While you can find cheaper parking throughout the city, or even street parking if you are savvy, I find these two to be easy to get to and relatively affordable for their location.

The other word of caution is that Boston is not the most driver friendly city.  It has long historical roads so streets are not always in a grid format and can be difficult to navigate.  If you do not mind driving, then this would be the option that I recommend (and the one that I use).  You can find parking options that aren’t too expensive and it gives you the greatest flexibility to come and go as you please.

  • Drive to a T station, park, and take the T. ($20 for family of 2; $29 for family of 4)
    • There are several T stations that are in suburban areas that will have cheaper and easier parking than the inner city.  The T will cost $2.40 per person per trip and parking is typically $5-10 at the station.  This is a slightly more affordable option if there are only a few in your party and comes with less headaches.  However, where you park, will depend on which direction that you are coming from so check the T maps and parking options. The T gives you more flexibility than the commuter rail as trains run continuously from 5am-12:30am, whereas the commuter rail trains are far less frequent and will require advance planning.
  • Drive to a commuter rail, park, and take the commuter rail. ($30 for family of 2; $50 for family of 4)

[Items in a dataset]
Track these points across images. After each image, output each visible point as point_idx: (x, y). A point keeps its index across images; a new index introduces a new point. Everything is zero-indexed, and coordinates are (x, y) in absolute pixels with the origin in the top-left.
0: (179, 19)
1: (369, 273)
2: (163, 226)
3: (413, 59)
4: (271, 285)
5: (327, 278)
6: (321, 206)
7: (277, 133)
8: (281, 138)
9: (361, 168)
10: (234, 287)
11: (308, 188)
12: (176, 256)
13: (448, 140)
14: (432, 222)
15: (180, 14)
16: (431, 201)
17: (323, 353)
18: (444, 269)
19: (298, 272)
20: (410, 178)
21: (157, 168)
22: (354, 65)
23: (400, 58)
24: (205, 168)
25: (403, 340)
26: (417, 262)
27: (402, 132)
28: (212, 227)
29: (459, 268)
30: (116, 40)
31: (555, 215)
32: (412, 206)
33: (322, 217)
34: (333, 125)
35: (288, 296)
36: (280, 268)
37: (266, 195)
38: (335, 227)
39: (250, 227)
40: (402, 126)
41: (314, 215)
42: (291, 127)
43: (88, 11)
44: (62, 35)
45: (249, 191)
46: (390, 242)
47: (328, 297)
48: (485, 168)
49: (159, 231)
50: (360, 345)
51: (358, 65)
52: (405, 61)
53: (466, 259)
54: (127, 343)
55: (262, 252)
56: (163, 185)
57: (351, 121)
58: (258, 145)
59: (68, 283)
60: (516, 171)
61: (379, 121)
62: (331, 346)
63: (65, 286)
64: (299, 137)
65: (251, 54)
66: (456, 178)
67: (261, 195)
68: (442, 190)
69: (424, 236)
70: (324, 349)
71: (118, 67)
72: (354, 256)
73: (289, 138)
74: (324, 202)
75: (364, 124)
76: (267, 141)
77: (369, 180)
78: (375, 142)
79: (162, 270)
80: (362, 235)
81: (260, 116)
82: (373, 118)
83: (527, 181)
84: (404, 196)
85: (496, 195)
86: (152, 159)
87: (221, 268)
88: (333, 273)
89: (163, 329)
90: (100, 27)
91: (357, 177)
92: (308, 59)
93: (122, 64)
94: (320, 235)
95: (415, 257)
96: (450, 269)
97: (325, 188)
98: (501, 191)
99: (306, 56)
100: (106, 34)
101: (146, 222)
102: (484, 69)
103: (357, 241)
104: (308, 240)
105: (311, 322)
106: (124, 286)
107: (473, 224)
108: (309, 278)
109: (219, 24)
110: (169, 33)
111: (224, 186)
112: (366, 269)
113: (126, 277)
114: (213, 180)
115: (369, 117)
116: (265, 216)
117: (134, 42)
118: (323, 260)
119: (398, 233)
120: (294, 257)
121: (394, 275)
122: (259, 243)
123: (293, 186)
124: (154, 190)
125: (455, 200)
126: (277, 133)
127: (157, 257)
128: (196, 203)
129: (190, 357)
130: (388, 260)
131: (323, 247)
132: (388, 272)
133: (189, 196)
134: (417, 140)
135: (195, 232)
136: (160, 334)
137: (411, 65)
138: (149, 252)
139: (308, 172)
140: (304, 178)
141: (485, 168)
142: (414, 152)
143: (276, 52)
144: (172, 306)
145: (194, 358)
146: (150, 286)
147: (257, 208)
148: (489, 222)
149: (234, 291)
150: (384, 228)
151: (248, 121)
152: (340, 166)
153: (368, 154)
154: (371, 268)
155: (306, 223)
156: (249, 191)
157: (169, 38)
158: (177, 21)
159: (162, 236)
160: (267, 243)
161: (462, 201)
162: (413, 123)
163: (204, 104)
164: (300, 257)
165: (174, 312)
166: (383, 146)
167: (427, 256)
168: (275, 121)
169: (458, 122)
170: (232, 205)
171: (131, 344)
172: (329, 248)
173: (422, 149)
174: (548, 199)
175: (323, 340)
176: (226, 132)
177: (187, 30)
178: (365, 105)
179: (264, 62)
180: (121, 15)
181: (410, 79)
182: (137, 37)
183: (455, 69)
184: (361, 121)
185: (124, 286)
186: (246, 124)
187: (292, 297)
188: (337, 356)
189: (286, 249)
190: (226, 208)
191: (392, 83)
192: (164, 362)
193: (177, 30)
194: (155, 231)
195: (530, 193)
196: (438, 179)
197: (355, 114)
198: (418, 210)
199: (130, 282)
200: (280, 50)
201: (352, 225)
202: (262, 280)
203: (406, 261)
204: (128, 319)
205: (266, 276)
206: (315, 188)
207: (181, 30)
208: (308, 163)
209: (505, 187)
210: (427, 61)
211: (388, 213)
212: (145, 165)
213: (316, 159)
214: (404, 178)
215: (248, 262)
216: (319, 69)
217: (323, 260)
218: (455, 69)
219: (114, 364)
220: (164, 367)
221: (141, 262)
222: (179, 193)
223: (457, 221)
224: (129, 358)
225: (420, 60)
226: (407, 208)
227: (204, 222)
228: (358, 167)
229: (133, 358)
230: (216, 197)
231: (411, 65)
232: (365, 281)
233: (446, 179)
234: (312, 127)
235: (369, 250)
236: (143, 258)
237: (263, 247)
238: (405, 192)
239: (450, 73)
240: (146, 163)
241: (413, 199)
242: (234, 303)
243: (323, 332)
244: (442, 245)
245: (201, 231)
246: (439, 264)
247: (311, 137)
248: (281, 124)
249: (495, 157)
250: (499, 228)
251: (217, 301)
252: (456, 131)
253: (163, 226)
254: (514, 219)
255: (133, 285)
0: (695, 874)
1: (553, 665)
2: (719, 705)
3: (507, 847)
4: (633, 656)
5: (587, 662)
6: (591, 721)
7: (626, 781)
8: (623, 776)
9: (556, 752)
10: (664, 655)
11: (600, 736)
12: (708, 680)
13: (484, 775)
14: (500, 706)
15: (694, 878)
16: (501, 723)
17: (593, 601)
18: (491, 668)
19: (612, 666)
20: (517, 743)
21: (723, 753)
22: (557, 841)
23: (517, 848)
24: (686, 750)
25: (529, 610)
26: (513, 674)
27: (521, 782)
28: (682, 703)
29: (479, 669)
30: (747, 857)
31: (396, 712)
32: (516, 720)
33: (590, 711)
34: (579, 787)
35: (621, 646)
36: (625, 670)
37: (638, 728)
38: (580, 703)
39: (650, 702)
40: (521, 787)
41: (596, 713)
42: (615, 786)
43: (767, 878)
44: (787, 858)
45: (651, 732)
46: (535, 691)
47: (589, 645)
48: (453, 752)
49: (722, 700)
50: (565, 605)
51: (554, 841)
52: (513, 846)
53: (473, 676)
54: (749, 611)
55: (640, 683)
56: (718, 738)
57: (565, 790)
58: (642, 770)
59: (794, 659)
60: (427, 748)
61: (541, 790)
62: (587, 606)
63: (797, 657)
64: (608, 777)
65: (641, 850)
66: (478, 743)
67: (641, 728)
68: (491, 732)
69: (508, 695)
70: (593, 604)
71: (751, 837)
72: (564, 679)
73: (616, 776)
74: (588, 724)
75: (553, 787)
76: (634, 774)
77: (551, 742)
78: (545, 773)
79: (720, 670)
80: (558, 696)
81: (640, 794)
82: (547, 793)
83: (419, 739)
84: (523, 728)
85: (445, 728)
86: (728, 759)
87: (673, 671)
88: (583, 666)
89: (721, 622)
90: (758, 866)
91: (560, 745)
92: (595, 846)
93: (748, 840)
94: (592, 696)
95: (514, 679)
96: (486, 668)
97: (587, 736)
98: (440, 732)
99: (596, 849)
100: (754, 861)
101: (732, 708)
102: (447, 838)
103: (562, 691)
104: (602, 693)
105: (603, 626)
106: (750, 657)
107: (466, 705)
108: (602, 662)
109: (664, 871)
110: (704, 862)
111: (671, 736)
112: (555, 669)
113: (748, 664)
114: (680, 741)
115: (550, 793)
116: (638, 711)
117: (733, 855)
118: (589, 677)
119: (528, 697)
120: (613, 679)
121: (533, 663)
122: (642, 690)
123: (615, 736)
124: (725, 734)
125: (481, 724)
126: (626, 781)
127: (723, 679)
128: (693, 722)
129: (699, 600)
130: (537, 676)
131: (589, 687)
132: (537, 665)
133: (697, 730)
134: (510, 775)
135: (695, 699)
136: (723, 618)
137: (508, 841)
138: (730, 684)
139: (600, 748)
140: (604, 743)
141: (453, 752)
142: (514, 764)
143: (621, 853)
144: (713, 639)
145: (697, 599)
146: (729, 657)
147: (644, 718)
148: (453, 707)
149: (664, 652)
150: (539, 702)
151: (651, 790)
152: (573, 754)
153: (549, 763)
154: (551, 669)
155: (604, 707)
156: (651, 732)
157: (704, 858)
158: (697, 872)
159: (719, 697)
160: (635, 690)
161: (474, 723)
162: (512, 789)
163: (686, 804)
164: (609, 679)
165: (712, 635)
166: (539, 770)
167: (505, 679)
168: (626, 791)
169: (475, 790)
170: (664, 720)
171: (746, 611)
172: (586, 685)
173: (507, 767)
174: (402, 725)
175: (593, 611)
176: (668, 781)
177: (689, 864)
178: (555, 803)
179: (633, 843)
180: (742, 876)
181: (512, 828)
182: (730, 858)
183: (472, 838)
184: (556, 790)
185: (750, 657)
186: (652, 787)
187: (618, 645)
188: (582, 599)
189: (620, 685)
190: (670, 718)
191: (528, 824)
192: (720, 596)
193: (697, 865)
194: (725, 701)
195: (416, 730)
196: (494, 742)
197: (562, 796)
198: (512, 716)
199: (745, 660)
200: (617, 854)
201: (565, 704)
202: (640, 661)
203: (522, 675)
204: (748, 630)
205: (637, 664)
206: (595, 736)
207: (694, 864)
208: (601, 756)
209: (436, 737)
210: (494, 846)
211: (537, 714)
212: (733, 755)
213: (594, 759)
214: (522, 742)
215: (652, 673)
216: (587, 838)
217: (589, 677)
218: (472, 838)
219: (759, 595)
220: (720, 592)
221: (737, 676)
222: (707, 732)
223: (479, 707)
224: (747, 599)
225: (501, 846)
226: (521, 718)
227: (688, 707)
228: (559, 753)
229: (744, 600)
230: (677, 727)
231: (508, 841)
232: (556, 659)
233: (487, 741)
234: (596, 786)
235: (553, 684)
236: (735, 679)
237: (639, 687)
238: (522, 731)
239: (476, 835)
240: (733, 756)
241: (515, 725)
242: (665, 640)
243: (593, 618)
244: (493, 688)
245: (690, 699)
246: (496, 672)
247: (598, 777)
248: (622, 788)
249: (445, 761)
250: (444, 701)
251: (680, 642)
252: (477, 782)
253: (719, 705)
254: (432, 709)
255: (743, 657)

TASK REQUIREMENTS
1. According to the passage on getting around Boston, during what hours do T trains run?
2. Quote the passage on getting around Boston from "The other word" to "as you please.".

WORKED ANSWERS
1. From 5am to 12:30am.

2.
The other word of caution is that Boston is not the most driver friendly city.  It has long historical roads so streets are not always in a grid format and can be difficult to navigate.  If you do not mind driving, then this would be the option that I recommend (and the one that I use).  You can find parking options that aren’t too expensive and it gives you the greatest flexibility to come and go as you please.